Let's dive into vector embeddings and explain what they are and how they work, especially in the context of transformers and Gen AI.

What Are Vector Embeddings?

In the world of AI, vector embeddings are a way to represent words, sentences, or even entire documents as numerical vectors (lists of numbers). These vectors are high-dimensional representations that capture the semantic meaning of the input in a mathematical form.

The idea behind embeddings is that similar words or pieces of text should be closer together in this high-dimensional space, and dissimilar ones should be farther apart. This allows the model to work with numbers instead of raw text, while still preserving relationships between the words.

Why Do We Use Vector Embeddings?

Natural language is complex, and the meaning of words can change depending on context. In a sentence like “He saw the bank,” the word "bank" could refer to a financial institution or the side of a river. Vector embeddings allow the model to understand this nuance by representing the word "bank" in a way that reflects its context.

Once the words are represented as vectors, the model needs to figure out how each word is related to others in the sentence. That's where Self-Attention comes in.

Self Attention

Self-attention helps the model decide which parts of the sentence matter most for understanding each word.

For example, when processing the word "cat" in the sentence "The cat sat on the mat," the model looks at all the other words to decide which ones are important for understanding "cat." It pays more attention to words like "sat" and "mat" because they describe what the cat is doing and where.

In short, self-attention helps the model focus on the right parts of the sentence to get a better understanding of each word in context.

Multi Head Attention

Multi-head attention is like having multiple "eyes" that look at different parts of a sentence simultaneously.

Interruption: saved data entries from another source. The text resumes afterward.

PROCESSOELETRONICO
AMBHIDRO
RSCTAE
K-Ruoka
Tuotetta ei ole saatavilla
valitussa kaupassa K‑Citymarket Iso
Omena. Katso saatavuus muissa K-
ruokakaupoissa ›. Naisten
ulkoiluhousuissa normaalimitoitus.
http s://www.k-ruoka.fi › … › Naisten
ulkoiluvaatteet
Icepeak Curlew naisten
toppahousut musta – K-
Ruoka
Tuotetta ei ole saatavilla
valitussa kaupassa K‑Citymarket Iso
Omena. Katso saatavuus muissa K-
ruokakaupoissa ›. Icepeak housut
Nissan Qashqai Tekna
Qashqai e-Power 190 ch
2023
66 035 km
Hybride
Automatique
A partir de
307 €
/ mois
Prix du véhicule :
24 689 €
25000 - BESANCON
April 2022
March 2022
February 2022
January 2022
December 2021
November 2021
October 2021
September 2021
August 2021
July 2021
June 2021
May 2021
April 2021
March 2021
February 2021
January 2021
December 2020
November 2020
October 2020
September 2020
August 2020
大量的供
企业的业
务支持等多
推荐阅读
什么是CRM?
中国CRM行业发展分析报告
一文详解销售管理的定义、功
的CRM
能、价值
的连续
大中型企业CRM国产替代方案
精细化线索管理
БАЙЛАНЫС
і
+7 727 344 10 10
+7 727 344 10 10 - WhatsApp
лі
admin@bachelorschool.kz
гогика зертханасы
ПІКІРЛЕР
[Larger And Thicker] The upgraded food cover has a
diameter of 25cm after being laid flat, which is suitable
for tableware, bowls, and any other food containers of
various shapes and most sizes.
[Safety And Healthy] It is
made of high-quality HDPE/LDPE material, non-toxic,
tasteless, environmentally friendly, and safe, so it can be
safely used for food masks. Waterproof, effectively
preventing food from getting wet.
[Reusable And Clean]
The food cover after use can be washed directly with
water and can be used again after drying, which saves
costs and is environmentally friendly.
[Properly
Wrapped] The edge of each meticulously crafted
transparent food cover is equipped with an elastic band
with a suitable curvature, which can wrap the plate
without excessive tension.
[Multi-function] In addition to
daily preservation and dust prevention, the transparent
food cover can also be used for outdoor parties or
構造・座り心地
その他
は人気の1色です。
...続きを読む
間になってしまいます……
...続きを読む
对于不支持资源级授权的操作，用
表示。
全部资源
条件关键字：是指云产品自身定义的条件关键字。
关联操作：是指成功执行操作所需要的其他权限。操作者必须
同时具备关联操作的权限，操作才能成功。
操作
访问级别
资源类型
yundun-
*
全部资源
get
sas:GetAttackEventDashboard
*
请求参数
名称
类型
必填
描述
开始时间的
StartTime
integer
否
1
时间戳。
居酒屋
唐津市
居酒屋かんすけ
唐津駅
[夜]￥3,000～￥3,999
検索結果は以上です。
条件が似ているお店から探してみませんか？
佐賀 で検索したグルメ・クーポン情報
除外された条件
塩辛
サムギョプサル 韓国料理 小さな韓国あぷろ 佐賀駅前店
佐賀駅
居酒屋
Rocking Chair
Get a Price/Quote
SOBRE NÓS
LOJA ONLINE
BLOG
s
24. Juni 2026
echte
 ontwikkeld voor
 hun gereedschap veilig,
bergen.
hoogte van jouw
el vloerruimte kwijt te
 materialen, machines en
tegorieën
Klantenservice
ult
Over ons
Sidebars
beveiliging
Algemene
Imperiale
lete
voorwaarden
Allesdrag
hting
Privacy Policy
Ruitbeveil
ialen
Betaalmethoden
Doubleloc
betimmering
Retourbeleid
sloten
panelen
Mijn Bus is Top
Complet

Each "eye" (or "head") focuses on a different aspect of the sentence, helping the model capture a richer understanding.

For example, while one "head" might focus on the relationship between "cat" and "sat," another could focus on "mat" and "sat." After all the heads have looked at the sentence, their insights are combined to form a more complete understanding.

This approach allows the model to capture various relationships and nuances in the sentence at the same time.

SoftMax

Softmax is a function that takes a bunch of numbers and turns them into probabilities. It makes sure that the numbers are scaled in a way that they all add up to 1, which means you can interpret them as probabilities.

For example, if you have three numbers: 2, 1, and 0.5, Softmax would convert them into values between 0 and 1, with the highest number getting the highest probability. So, it helps decide which option is the most important or likely.

Temperature

Temperature is a setting used to control how random or predictable the model’s responses are.

• Low temperature (close to 0) makes the model more confident and predictable. It tends to give safer, more common responses.

• High temperature (e.g., 1 or higher) makes the model more creative and random. It gives more varied and diverse responses, but they might be less reliable.

In essence, temperature adjusts how much "spice" or randomness the model adds to its output.

Difference between SoftMax and Temperature

• Softmax: It turns a list of numbers into probabilities that add up to 1. It helps the model decide which option is most likely.

• Temperature: It changes how "confident" the model is when making decisions.

  • Low temperature makes the model pick the most likely option (more predictable).

  • High temperature makes the model pick from a wider range of options (more random).

In short: Softmax decides the probabilities, and temperature controls how risky or safe the model's choices are.

Knowledge Cutoff

Knowledge cutoff refers to the point in time when a model like GPT stops learning from new data. This means that any information, events, or developments that happen after the cutoff date are unknown to the model.

For example, if a model's knowledge cutoff is in 2021, it won't be aware of anything that occurred after that year, such as new scientific discoveries, events, or trends.